Construction du modèle de démarrage de l’installation
Après un incident qui amène à l’arrêt d’une centrale, le redémarrage, selon les types de centrales, peut être très long : de quelques heures à plusieurs jours. Il est donc intéressant de savoir à l’avance comment va se passer le redémarrage d’une centrale, en créant des modèles qui pourront guider les opérateurs. A partir de l’historique des redémarrages, il s’agit de comprendre pourquoi certaines centrales démarrent mieux que d’autres, selon quels paramètres, et établir différents cas de démarrages qui serviront de modèles.
Identification de l’état de l’installation
Cette application vise à compenser ou corriger les estimations d’état qui sont fournies lors de la construction d’une centrale. En effet ces chiffres théoriques peuvent ne pas se révéler exacts une fois la centrale en opération. Il s’agit donc de compléter l’ingénierie de conception avec des données réelles de la centrale afin de mieux la comprendre et connaître son état opérationnel.

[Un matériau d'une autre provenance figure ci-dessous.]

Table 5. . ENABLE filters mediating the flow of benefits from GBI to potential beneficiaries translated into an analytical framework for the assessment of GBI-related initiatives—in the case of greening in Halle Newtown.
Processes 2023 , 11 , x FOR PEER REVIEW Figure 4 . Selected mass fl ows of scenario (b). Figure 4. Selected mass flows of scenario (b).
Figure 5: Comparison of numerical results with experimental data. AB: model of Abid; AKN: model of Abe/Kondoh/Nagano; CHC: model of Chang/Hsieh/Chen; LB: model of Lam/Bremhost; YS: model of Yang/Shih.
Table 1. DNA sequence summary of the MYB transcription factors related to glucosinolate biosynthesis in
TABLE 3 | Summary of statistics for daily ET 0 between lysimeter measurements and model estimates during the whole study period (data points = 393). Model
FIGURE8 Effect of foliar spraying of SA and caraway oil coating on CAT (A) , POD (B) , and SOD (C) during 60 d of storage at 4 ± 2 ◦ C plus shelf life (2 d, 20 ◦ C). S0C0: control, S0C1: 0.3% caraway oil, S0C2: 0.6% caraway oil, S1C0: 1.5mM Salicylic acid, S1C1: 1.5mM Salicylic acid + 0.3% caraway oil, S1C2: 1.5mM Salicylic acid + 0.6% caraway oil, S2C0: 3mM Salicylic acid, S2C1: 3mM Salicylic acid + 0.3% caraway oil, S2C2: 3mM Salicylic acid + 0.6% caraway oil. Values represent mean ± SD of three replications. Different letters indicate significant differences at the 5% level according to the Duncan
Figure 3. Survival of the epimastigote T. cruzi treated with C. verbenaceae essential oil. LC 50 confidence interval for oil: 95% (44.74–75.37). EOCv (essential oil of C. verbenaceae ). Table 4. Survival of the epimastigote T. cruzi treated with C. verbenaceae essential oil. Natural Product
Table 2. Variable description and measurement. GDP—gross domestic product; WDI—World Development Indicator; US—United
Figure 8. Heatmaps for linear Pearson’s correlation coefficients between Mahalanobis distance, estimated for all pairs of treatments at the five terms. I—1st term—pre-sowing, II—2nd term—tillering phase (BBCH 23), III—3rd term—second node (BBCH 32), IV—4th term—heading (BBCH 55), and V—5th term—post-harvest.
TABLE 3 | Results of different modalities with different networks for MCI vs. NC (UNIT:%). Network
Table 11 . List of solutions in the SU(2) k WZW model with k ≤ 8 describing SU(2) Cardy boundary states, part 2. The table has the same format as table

De nombreuses questions restent en suspens : comment bien exploiter les données existantes ? Quelles données externes aller chercher ? Faut-il initier une structuration de l’information avant son traitement ? Les modèles doivent-ils intervenir en amont du traitement des données ou plus en aval, comme c’est le cas dans le Big Data ? Autant de points qui vont nécessiter l’expertise de spécialistes de la donnée.